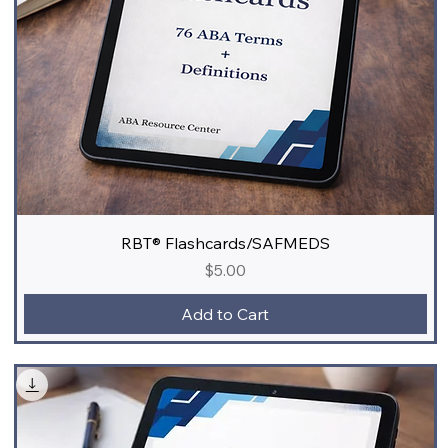
RBT® Flashcards/SAFMEDS
Price
$5.00
Add to Cart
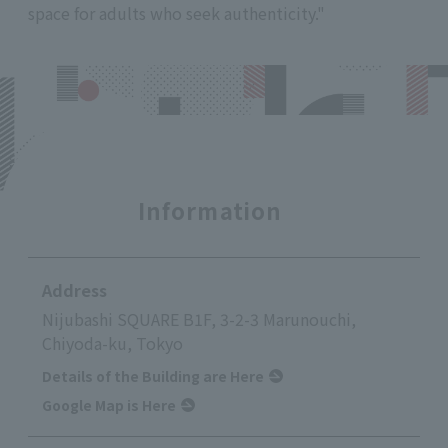
space for adults who seek authenticity."
Information
Address
Nijubashi SQUARE B1F, 3-2-3 Marunouchi,
Chiyoda-ku, Tokyo
Details of the Building are Here
Google Map is Here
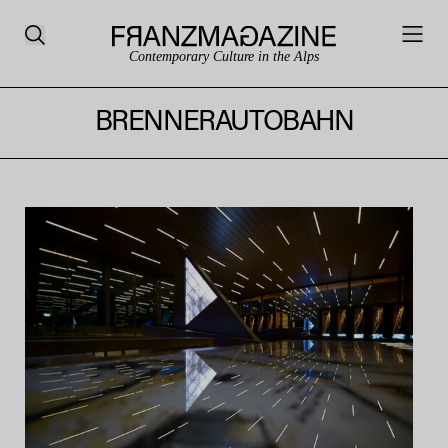
Contemporary Culture in the Alps
BRENNERAUTOBAHN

> Work to be completed: Please extract every line of text from all three records and reproduce each one word for word, leaving the pictures out of your answer.

> Exercise response:
RBT® Flashcards/SAFMEDS
Price
$5.00
Add to Cart
space for adults who seek authenticity."
Information
Address
Nijubashi SQUARE B1F, 3-2-3 Marunouchi,
Chiyoda-ku, Tokyo
Details of the Building are Here
Google Map is Here
Contemporary Culture in the Alps
BRENNERAUTOBAHN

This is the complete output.